Более стройными были придуманные Самойловым единицы таланта и интеллигентности. Единицей таланта был один «мандель», по фамилии поэта Наума Манделя — Коржавина. Единицей интеллигентности был один «симис». Впрочем, сам Симис [139] Имеется в виду Симис Константин Михайлович (1920–2006) — юрист, специалист по международному и авторскому праву. Многократно бескорыстно консультировал диссидентов по юридическим вопросам. Автор книги «СССР — страна коррупции».
, знакомый нам юрист, ныне проживающий в Америке, тянул, по определению Дезика, всего на 0,6 симиса.
Одним словом, Самойлов веселился. Пишу: Самойлов. Не пишется — Давид: Давидом его никто не называл, звали Дезик, его детским именем, сохранившимся за ним до конца жизни.
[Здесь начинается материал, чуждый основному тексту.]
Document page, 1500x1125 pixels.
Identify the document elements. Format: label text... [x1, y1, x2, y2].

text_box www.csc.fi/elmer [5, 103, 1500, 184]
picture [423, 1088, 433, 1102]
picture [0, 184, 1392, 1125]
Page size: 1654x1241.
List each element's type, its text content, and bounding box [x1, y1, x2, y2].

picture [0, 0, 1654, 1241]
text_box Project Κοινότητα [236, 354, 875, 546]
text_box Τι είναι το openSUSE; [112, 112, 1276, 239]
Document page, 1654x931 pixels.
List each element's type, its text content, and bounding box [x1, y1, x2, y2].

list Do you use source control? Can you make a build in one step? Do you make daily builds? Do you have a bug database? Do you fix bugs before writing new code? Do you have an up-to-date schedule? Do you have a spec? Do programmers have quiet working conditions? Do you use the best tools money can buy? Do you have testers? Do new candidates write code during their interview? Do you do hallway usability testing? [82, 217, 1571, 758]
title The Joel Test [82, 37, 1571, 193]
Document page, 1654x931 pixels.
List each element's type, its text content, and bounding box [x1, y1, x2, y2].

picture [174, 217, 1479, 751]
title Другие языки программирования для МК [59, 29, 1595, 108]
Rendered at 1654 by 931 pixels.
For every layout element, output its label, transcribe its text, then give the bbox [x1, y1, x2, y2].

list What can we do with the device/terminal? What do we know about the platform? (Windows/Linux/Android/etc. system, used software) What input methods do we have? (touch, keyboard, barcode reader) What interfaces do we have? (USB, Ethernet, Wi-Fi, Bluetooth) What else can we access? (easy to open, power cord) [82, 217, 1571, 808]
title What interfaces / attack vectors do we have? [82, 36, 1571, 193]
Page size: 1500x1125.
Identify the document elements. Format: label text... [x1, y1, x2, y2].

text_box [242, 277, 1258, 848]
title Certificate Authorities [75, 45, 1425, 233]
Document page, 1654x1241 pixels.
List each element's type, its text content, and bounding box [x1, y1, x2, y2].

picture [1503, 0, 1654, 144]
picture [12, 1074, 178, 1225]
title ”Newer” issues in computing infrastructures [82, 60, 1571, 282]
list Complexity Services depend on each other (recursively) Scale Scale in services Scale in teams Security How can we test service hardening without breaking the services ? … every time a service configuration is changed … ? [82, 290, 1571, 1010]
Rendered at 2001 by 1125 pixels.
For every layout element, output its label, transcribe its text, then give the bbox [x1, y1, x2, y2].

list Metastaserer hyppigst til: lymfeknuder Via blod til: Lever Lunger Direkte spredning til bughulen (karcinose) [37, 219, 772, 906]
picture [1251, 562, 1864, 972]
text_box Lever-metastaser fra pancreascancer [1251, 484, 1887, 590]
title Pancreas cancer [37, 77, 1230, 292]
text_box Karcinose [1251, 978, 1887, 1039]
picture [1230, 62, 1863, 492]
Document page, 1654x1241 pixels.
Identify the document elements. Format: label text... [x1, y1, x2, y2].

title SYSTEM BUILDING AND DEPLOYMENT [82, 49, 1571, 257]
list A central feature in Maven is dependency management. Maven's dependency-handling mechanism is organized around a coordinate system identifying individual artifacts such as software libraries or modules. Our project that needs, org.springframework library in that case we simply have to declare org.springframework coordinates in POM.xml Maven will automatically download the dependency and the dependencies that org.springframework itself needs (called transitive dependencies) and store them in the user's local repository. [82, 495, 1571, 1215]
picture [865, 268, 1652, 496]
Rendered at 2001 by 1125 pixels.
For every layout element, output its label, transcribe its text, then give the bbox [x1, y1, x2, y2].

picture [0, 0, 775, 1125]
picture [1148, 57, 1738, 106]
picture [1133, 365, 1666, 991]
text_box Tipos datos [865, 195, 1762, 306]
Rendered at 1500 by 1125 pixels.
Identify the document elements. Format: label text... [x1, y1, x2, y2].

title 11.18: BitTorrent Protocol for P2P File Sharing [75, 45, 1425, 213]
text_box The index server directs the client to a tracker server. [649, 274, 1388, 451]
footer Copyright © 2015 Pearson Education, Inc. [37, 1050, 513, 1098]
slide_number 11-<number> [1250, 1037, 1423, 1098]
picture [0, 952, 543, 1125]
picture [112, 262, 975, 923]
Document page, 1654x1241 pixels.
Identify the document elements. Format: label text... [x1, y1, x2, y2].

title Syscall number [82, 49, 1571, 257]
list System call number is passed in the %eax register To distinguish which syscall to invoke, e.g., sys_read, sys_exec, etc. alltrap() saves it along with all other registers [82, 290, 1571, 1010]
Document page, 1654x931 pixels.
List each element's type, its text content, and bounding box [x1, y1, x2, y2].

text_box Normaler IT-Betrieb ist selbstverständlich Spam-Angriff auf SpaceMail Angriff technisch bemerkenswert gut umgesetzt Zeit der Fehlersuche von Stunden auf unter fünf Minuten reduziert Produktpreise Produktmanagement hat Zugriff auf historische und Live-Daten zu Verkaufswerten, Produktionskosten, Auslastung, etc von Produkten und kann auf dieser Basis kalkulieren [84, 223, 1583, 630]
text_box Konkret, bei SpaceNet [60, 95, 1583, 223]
Игровое начало и в жизни Самойлова, и в его поэзии занимает значительную и важную составляющую, это одна из важнейших сторон его таланта. Он и сам осознавал это:
Я сделал вновь поэзию игрой
В своем кругу. Веселой и серьезной
Игрой — вязальной спицею, иглой
Или на окнах росписью морозной.
Игровое начало… Что значило оно для него самого и для его творчества?
Кажется, в пятьдесят четвертом, точно не помню, мы жили в Доме творчества в Переделкине, в коттедже, который в усеченном виде — лишившись террасы — и сейчас стоит напротив нового корпуса. Мы с Заком жили в большой комнате на втором этаже. Рядом, в комнате поменьше, жил Самойлов. Он работал над драматической поэмой «Сухое пламя» о Меншикове. Тогда она называлась «Левиафан». Мы читали ему отрывки из пьесы, которую тогда писали, он — куски своей поэмы, которая, в сущности, тоже была пьесой. Мечтал о ее постановке, прикидывал, кто из известных актеров мог бы сыграть ту или иную роль. Театр он любил.
Однажды, приехав из Москвы, он сообщил нам, что Лева Тоом ушел от Наташи. Он был взволнован, и сквозь шутливый тон его рассказа сквозила тревога и беспокойство за друга.
Мы все любили Тоома, любили Наташу, и случившееся не могло оставить нас равнодушными. Но атмосфера тимофеевской компании, игровое начало самого Самойлова не могли не сказаться на той форме, в которой выразилось наше отношение к случившемуся.
Была сочинена и подписана нами троими (мною, Заком и Самойловым) «Декларация друзей Тоома», в которой главными были два пункта:
1. Поступок Тоома не одобрять.
2. Поступок Тоома не осуждать.
Были и другие пункты, но эти два были основными [140] «Декларации первой переделкинской конференции друзей» — «О сочувствии Н. Антокольской» и «Об отношении к Л. Тоому» — см. в книге: Давид Самойлов . В кругу себя. — М.: ПРОЗАиК, 2010. С. 315–316.
.
Конечно, в этой «декларации» сказалась важная черта самойловского характера — его роль в ее написании была главной, — это была игра, сродни той, которую он «вернул поэзии». Игра Самойлова и в поэзии, и в жизни была способом жить и говорить о жизни без нахмуренных бровей, без самодовольного и угрюмого поучительства. Она шла от его умения видеть всякое явление как бы двойным зрением, видеть его многоплановость, противоречивость.
И «Декларация друзей Тоома» была не просто шуткой. За двумя главными пунктами, звучащими вроде бы взаимоисключающе, стояло убеждение, что нельзя судить о случившемся категорически, — мысль о сложности человеческого бытия.
Многое в Самойлове открылось мне впервые, когда однажды в самом начале 50-х, зайдя к нему домой, увидел его совсем иным, чем на «присекаках» в Сытинском. Он был спокойным, несуетным, задумчивым. Прочел мне свое недавно написанное стихотворение «Альдебаран» [141] Стихотворение было опубликовано под названием «Дядькин». Поскольку до начала 60-х гг. в архиве поэта о нем нет упоминаний, в томе «Новой библиотеки поэта» оно отнесено к концу 50-х — началу 60-х гг.
, стихотворение тонкое, глубокое. Мы говорили долго. У меня было такое чувство, будто я впервые знакомлюсь с этим человеком.